=== Source passage ===

Deployment: Docker-based, via docker compose on the verification host
Connectivity: SSH from analysis workstation to verification host for command execution and HTTP for exploit delivery
Privilege: passwordless sudo on verification host for container lifecycle management
Principle: Only vulnerabilities confirmed via runtime POC execution are included in final CVE reports. Static analysis findings without live verification are marked as unverified.

Note: Verification host credentials and network details are configured per-deployment and not stored in this repository.

CVE Submission Threshold

Criterion	Requirement
CVSS Score	≥ 7.0 (High/Critical)
Exploitability	Must have complete Source→Sink call chain
POC	Must be weaponized and functional
Impact	Affects real users (not local/test-only)
Version	Clearly identified affected versions

Project Structure

code-audit-projects/<project-name>/
├── source/                  # Cloned source code (git clone MUST target this)

===

→ **Work instruction 1**: Summarize the audit setup excerpt in two sentences.
→ **Work instruction 2**: In the audit setup excerpt, how are static analysis findings without live verification marked?

=== Data records ===

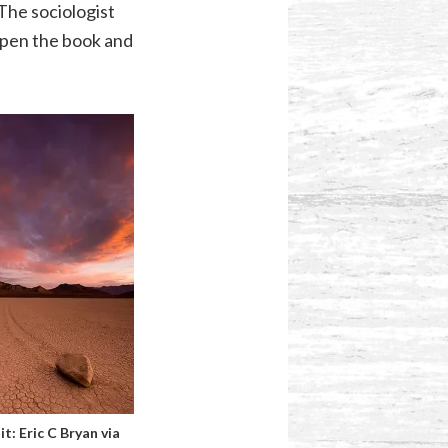
The sociologist
 open the book and
it:
Eric C Bryan
via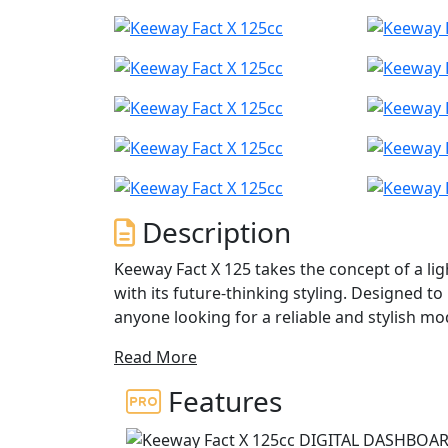
Description
Keeway Fact X 125 takes the concept of a lig
with its future-thinking styling. Designed to 
anyone looking for a reliable and stylish m
Read More
Its modern 4-stroke engine delivers easy pow
for no-frills everyday riding, and the auto
Features
making it easy to navigate through busy cit
adventure bikes styling and exposed framewo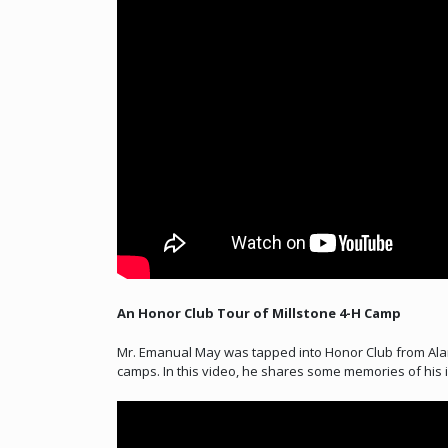
An Honor Club Tour of Millstone 4-H Camp
Mr. Emanual May was tapped into Honor Club from Alam
camps. In this video, he shares some memories of his in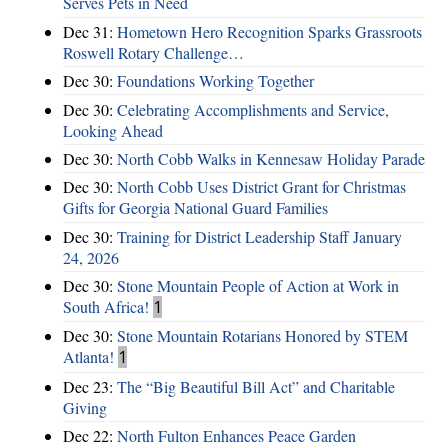
Serves Pets in Need
Dec 31:
Hometown Hero Recognition Sparks Grassroots
Roswell Rotary Challenge…
Dec 30:
Foundations Working Together
Dec 30:
Celebrating Accomplishments and Service,
Looking Ahead
Dec 30:
North Cobb Walks in Kennesaw Holiday Parade
Dec 30:
North Cobb Uses District Grant for Christmas
Gifts for Georgia National Guard Families
Dec 30:
Training for District Leadership Staff January
24, 2026
Dec 30:
Stone Mountain People of Action at Work in
South Africa!
1
Dec 30:
Stone Mountain Rotarians Honored by STEM
Atlanta!
1
Dec 23:
The “Big Beautiful Bill Act” and Charitable
Giving
Dec 22:
North Fulton Enhances Peace Garden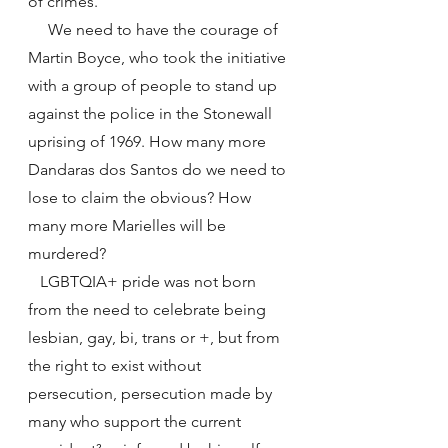
of crimes.
     We need to have the courage of 
Martin Boyce, who took the initiative 
with a group of people to stand up 
against the police in the Stonewall 
uprising of 1969. How many more 
Dandaras dos Santos do we need to 
lose to claim the obvious? How 
many more Marielles will be 
murdered?
   LGBTQIA+ pride was not born 
from the need to celebrate being 
lesbian, gay, bi, trans or +, but from 
the right to exist without 
persecution, persecution made by 
many who support the current 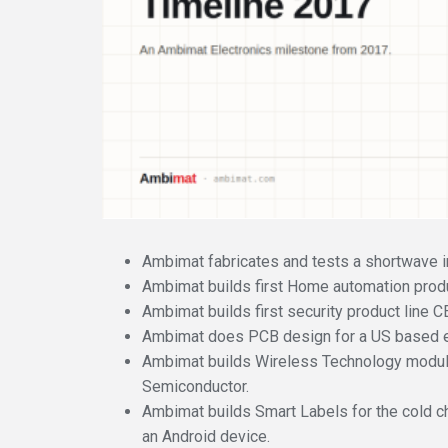
Ambimat fabricates and tests a shortwave in
Ambimat builds first Home automation produc
Ambimat builds first security product line 
Ambimat does PCB design for a US based e
Ambimat builds Wireless Technology modu
Semiconductor.
Ambimat builds Smart Labels for the cold c
an Android device.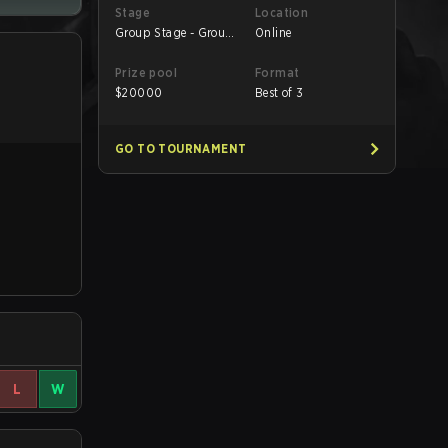
Stage
Location
Group Stage - Group
Online
B
Prize pool
Format
$
20000
Best of 3
GO TO TOURNAMENT
L
W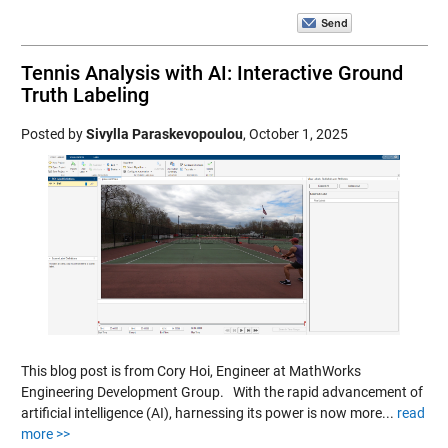
Tennis Analysis with AI: Interactive Ground
Truth Labeling
Posted by
Sivylla Paraskevopoulou
,
October 1, 2025
This blog post is from Cory Hoi, Engineer at MathWorks
Engineering Development Group. With the rapid advancement of
artificial intelligence (AI), harnessing its power is now more...
read
more >>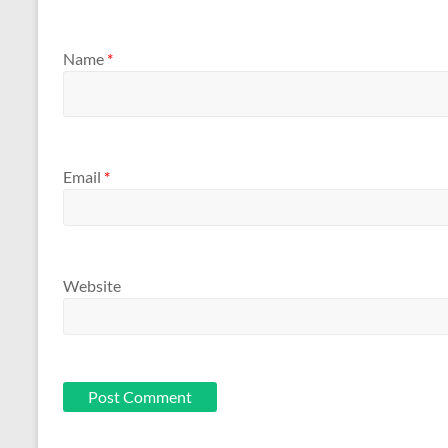
Name
*
Email
*
Website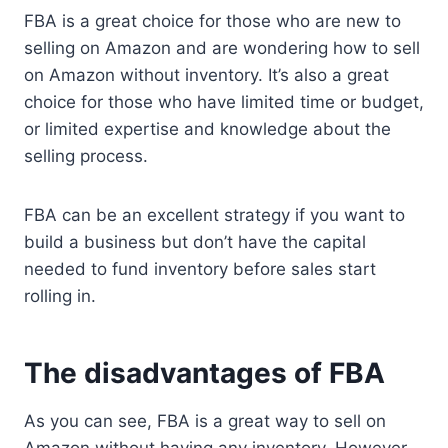
FBA is a great choice for those who are new to
selling on Amazon and are wondering how to sell
on Amazon without inventory. It’s also a great
choice for those who have limited time or budget,
or limited expertise and knowledge about the
selling process.
FBA can be an excellent strategy if you want to
build a business but don’t have the capital
needed to fund inventory before sales start
rolling in.
The disadvantages of FBA
As you can see, FBA is a great way to sell on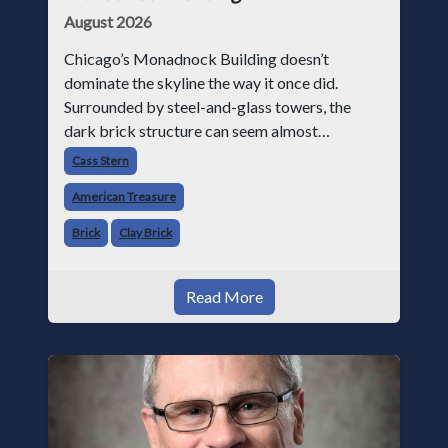
August 2026
Chicago’s Monadnock Building doesn’t
dominate the skyline the way it once did.
Surrounded by steel-and-glass towers, the
dark brick structure can seem almost
understated. But for anyone in the masonry
Cass Stern
industry, it remains one of the most important
American Treasure
buildin
Brick
Clay Brick
Read More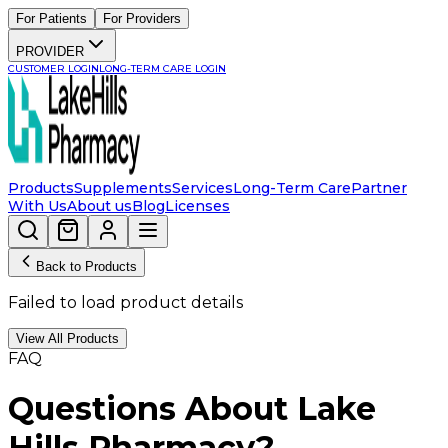
For Patients
For Providers
PROVIDER
CUSTOMER LOGIN
LONG-TERM CARE LOGIN
Products
Supplements
Services
Long-Term Care
Partner
With Us
About us
Blog
Licenses
Back to Products
Failed to load product details
View All Products
FAQ
Questions About Lake
Hills Pharmacy?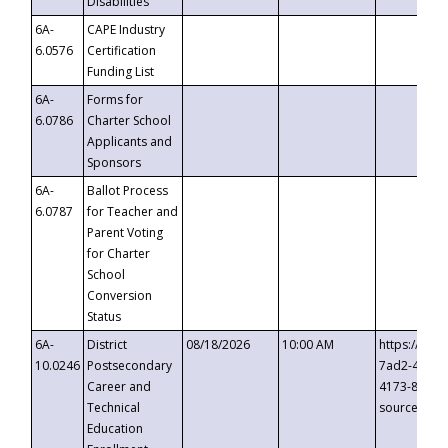
Disabilities
6A-
CAPE Industry
6.0576
Certification
Funding List
6A-
Forms for
6.0786
Charter School
Applicants and
Sponsors
6A-
Ballot Process
6.0787
for Teacher and
Parent Voting
for Charter
School
Conversion
Status
6A-
District
08/18/2026
10:00 AM
https://eve
10.0246
Postsecondary
7ad2-4249-
Career and
4173-8c1c-
Technical
source=cop
Education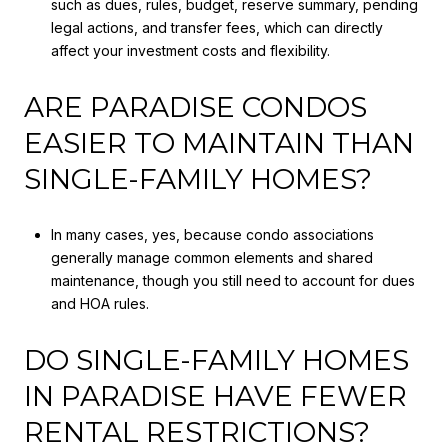
such as dues, rules, budget, reserve summary, pending
legal actions, and transfer fees, which can directly
affect your investment costs and flexibility.
ARE PARADISE CONDOS
EASIER TO MAINTAIN THAN
SINGLE-FAMILY HOMES?
In many cases, yes, because condo associations
generally manage common elements and shared
maintenance, though you still need to account for dues
and HOA rules.
DO SINGLE-FAMILY HOMES
IN PARADISE HAVE FEWER
RENTAL RESTRICTIONS?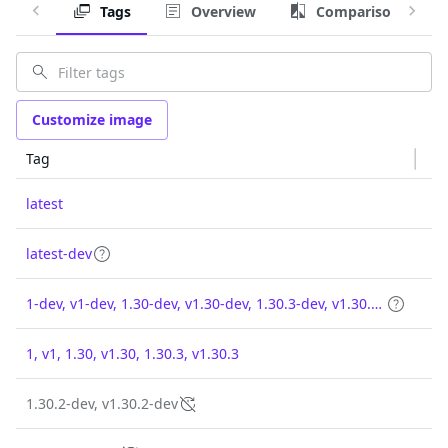
Tags
Overview
Comparison
Customize image
Tag
latest
latest-dev
1-dev, v1-dev, 1.30-dev, v1.30-dev, 1.30.3-dev, v1.30.3-dev
1, v1, 1.30, v1.30, 1.30.3, v1.30.3
1.30.2-dev, v1.30.2-dev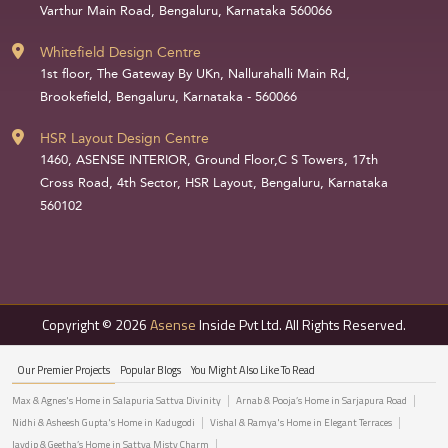
Varthur Main Road, Bengaluru, Karnataka 560066
Whitefield Design Centre
1st floor, The Gateway By UKn, Nallurahalli Main Rd,
Brookefield, Bengaluru, Karnataka - 560066
HSR Layout Design Centre
1460, ASENSE INTERIOR, Ground Floor,C S Towers, 17th
Cross Road, 4th Sector, HSR Layout, Bengaluru, Karnataka
560102
Copyright © 2026
Asense
Inside Pvt Ltd. All Rights Reserved.
Our Premier Projects
Popular Blogs
You Might Also Like To Read
Max & Agnes's Home in Salapuria Sattva Divinity
Arnab & Pooja’s Home in Sarjapura Road
Nidhi & Asheesh Gupta's Home in Kadugodi
Vishal & Ramya's Home in Elegant Terraces
Jaydip & Geetha’s Home in Sattva Misty Charm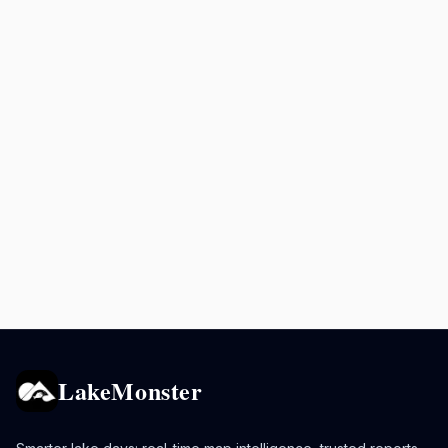
LakeMonster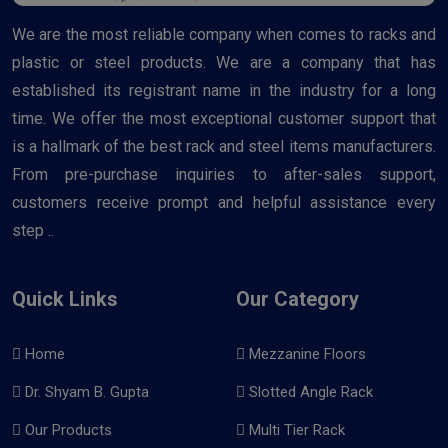
We are the most reliable company when comes to racks and
plastic or steel products. We are a company that has
established its registrant name in the industry for a long
time. We offer the most exceptional customer support that
is a hallmark of the best rack and steel items manufacturers.
From pre-purchase inquiries to after-sales support,
customers receive prompt and helpful assistance every
step ..
Quick Links
Our Category
Home
Mezzanine Floors
Dr. Shyam B. Gupta
Slotted Angle Rack
Our Products
Multi Tier Rack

===

→ **Exercise output 1**: The verification host runs Docker through docker compose, is reached by SSH for command execution and by HTTP for exploit delivery, and has passwordless sudo for managing containers, while only vulnerabilities confirmed by runtime POC execution go into final CVE reports. A CVE submission needs a CVSS score of at least 7.0, a complete Source→Sink call chain, a weaponized and functional POC, impact on real users, and clearly identified affected versions.

→ **Exercise output 2**: They are marked as unverified.